The next time you are trolling Craigslist, searching Ebay, or following your favorite Facebook page you will probably notice the words vintage, antique and retro. Although these labels are applied quite liberally by sellers, just what makes something vintage or antique or retro?


Vintage, it’s a word that has exploded in recent times. Originally, the word was used in relation to fine wine and the year it was produced. However these days, the word has attached itself to a vast assortment of things – clothing, hairstyles, housewares, furniture, you name it. You may find yourself wondering what qualifies something as vintage. There are definitely differing opinions on this, but the common threshold to consider something vintage is it must be at least 20 years old.
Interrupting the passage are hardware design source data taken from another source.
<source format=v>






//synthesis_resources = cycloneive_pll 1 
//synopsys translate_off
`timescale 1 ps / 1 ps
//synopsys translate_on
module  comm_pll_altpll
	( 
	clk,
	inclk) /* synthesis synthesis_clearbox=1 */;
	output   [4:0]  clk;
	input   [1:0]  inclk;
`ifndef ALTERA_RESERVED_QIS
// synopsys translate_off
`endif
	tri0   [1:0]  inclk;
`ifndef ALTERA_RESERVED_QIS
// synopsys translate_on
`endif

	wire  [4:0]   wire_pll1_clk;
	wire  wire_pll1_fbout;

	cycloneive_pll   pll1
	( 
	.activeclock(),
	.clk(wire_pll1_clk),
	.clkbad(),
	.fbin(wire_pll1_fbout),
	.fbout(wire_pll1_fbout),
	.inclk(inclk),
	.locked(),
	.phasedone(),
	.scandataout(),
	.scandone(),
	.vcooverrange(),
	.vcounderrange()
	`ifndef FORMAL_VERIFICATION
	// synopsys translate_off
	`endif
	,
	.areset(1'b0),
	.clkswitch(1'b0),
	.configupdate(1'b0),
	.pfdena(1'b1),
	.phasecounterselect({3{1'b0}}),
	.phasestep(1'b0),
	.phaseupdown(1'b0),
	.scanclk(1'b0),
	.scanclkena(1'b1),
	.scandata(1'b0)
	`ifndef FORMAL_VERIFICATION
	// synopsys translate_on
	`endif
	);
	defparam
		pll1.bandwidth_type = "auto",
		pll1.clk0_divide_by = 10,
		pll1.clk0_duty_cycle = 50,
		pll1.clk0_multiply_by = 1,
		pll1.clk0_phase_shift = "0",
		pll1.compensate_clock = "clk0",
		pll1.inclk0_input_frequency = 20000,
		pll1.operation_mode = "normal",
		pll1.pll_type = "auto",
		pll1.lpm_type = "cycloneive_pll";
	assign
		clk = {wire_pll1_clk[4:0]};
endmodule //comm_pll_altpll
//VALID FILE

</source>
Sticklers will tell you that vintage must also be used in conjunction with a specific year or decade. For example, vintage 1950’s couch, rather than just vintage couch.

While I don’t necessarily argue with that interpretation, 20 years ago takes us back only to 1994; not really what comes to mind for me when I am on the hunt for vintage treasures. A piece that was purchased in 1994 at T.J. Maxx doesn’t really drum up a whole lot of nostalgia for me, but I wondered if perhaps my opinion was skewed by my own age? I took this topic up with the Zinnias staff, and we agreed that the difficult thing about considering the 90’s as vintage, is that although there are certainly differences, there has not been a significant aesthetic shift in the past 20 years. If you compare the 30’s to the 50’s, or the 50’s to the 70’s you can definitely see the differences in a much more pronounced way. So, while I accept the 1990?s can technically be categorized as vintage, it’s not currently on my personal shopping list!
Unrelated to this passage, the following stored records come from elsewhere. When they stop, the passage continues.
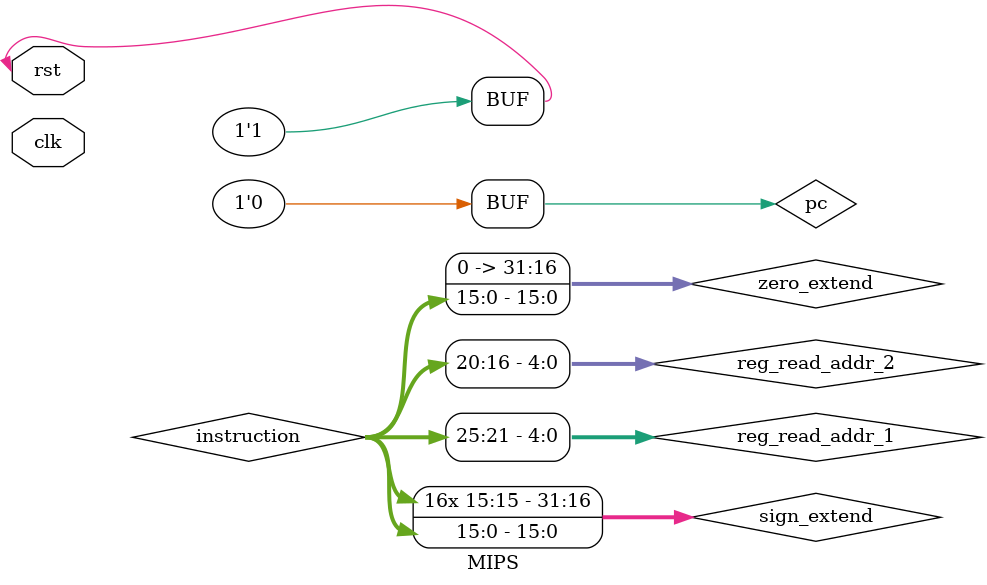
<source format=v>
`timescale 1ns / 1ps
module MIPS(
    input clk,
	 input rst
    );
	 wire[31:0] instruction;
	 wire reg_dst,reg_write,alu_op,alu_src,branch,mem_read,mem_write,mem_to_reg;
	 wire [3:0] alu_sel;
	 wire reg_write_en;
	 wire [4:0] reg_write_dest; 
	 wire [31:0] reg_write_data; 
    wire [4:0] reg_read_addr_1; 
    wire [31:0] reg_read_data_1; 
	 wire [4:0] reg_read_addr_2;
	 wire [31:0] reg_read_data_2;
	 wire [31:0] alu_input1;
	 wire [31:0] alu_input2;
	 wire [31:0] alu_output;
	 wire alu_zero;
	 wire [31:0] data_from_mem;
	 wire [31:0] sign_extend;
	 wire [31:0] zero_extend;
	 assign pc = 32'd0;
	 assign rst = 1;
	 assign zero_extend = {{16{1'b0}},instruction[15:0]}; 
	 assign sign_extend = {{16{instruction[15]}},instruction[15:0]}; 
	 //wire [31:0] pc_curr, pc_nxt;
	 
	//ProgramCounter p_counter( .clk(clk), .rst(rst), .pc_in(pc_curr), .pc_out(pc_nxt));
	 
	InstructionMemory instr_mem(.pc(pc), .instruction(instruction));
	ControlUnit control_unit(.opcode(instruction[31:26]),
		.reg_dst(reg_dst),
		.reg_write(reg_write),
		.alu_op(alu_op),
		.alu_src(alu_src),
		.branch(branch),
		.mem_read(mem_read),
		.mem_write(mem_write),
		.mem_to_reg(mem_to_reg)
	);
	ALUControl alu_ctrl(
		.func(instruction[5:0]),
		.opcode(instruction[31:26]),
		.alu_op(alu_op),
		.alu_sel(alu_sel)
	);
	assign reg_write_dest = reg_dst ? instruction[15:11] : instruction[20:16];  //0 rt 1 rd
	assign reg_write_data = mem_to_reg ? data_from_mem : alu_output; 
	assign reg_read_addr_1 = instruction[25:21]; //rs
	assign reg_read_addr_2 = instruction[20:16]; //rt
	RegisterFile reg_file(
		.clk(clk),
		.rst(rst),
		.reg_write_en(reg_write), //control
		.reg_write_dest(reg_write_dest), //mux
		.reg_write_data(reg_write_data), //mux
		.reg_read_addr_1(reg_read_addr_1),  //from instruction (rs)
		.reg_read_data_1(reg_read_data_1), //goes to alu
		.reg_read_addr_2(reg_read_addr_2), //from instruction (rt)
		.reg_read_data_2(reg_read_data_2) //goes to mux with alu_src as select
	);
	assign alu_input2 = alu_src ? sign_extend : reg_read_data_2;
	ALU alu(
		.a(reg_read_data_1), //register
		.b(alu_input2), //mux done
		.alu_sel(alu_sel), //control
		.alu_out(alu_output), //goes to memory address
		.zero(alu_zero)
	);
	DataMemory data_mem(
		.clk(clk),
		.addr(alu_output),
		.write_en(mem_write),
		.write_data(reg_read_data_2), //from reg file
		.read_en(mem_read),
		.read_data(data_from_mem) //goes to mux for write in reg
	);

endmodule

</source>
Another point of frequent confusion is the use of the term antique. I often see the words antique and vintage used interchangeably, however this is not the case. To be considered an antique, a piece should be at least 100 years old. According to Michael Flanigan, from PBS?s Antique Roadshow, this definition originated from the U.S. Customs office back in the 1930’s. At that time, as well as now, true antiques were considered artwork and came into the country duty free. In an attempt to avoid paying duty on items, people began calling just about anything that wasn’t new an antique. In need of a guidepost, the Customs Office decided that antiques were objects that pre-dated the mass production of objects in the 1830’s, which was 100 years prior. They declared that antiques were items made at least 100 years ago. The 100 year rule of thumb has endured, and although some opinions differ, is generally accepted throughout the industry.


Another term you may come across is retro. Retro comes from the word retrospective, and indicates something that relates to, or is reminiscent of past styles. Therefore, if a piece is actually from the 1950’s, it is not retro 1950’s, but true vintage 1950’s. With the rise of popularity of vintage styles, there are many retro pieces being designed today which recall or mimic the designs of the past. Although these vintage inspired pieces are one way to access the vintage look, they can potentially be cheaply made knock offs. Remember to shop smart – when you buy a piece that is truly old, you are not only connecting to the unique history of that piece, but often getting a product made with superior craftsmanship and materials.